戒名は「温山厚賢居士」、まさに人柄そのものです。

今日が葬儀で、「入棺」から「おとき」まで一連の供養に出席して来ました。おふくろの兄弟姉妹は9人いて、年齢差は長兄と末子でかなり離れています。昔はフツーの家族環境ですね。その叔父や叔母たちもだいぶ年齢を重ねていますから、何年かに一度は連れ合いも含めて他界します。「無常」の世の中、ごく自然な在り方でしょう。

このところの十年くらいは、叔父や叔母の加齢のために従兄弟がこうした冠婚葬祭へ出席するようになりました。中にはもう何年も会っていない顔ぶれもあります。そのたびに互いの近況報告、子どもの話、叔父や叔母の体調の話、子ども時代の話題で盛り上がります。今日もまさにそんな賑やかな葬儀と相成りました。
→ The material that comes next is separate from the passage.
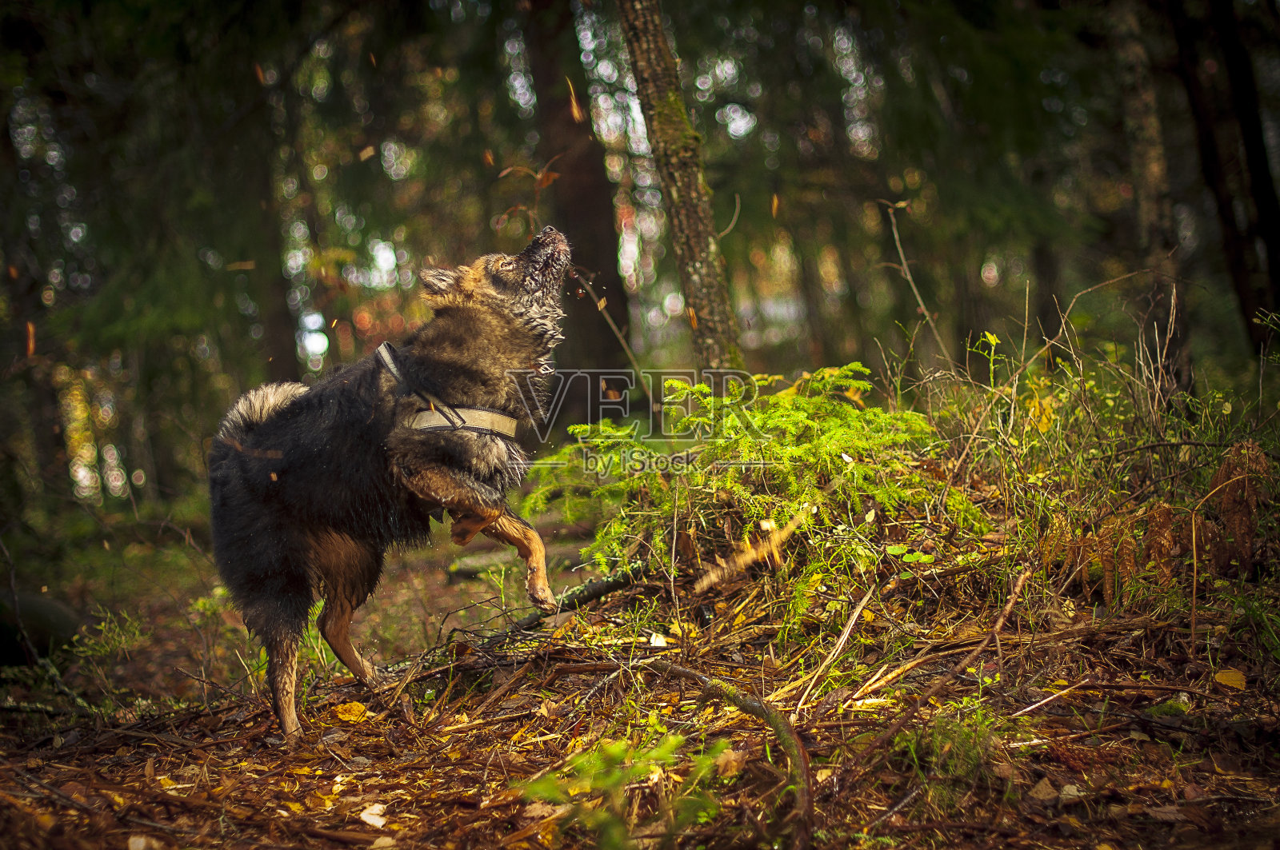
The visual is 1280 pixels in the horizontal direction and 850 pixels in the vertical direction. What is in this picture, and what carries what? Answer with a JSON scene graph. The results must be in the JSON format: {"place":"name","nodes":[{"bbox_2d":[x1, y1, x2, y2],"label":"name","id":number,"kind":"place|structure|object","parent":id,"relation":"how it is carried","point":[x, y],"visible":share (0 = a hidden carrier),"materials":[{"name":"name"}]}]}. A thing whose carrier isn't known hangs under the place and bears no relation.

最近しみじみ思うんです、親類の葬儀は長い疎遠を防ぐために必要なんじゃないかと。故人を偲びながらも、過去に他界した親類の話が必ず出てきます。ときにこうした人たちが話題に上るのは、サイコーの供養であるという話を聞きました。
故人の年齢やいきさつでさまざまですが、一連の供養の中に「笑い」があります。これは決して故人に対して失礼とは思えないんですね。

さきほど葬儀宅から戻る際も、従兄弟たちと『また五年くらいのうちに誰か死ぬべぇ』と笑って来ました。もちろんその機会を心待ちにしているのではありません。ただ故人に対して、悼む心と共にそういう機会を設けてくれたお礼も言いたいんですね。
ご冥福をお祈りすると共に、久しぶりの親類に逢わせてくれて『ありがとう』。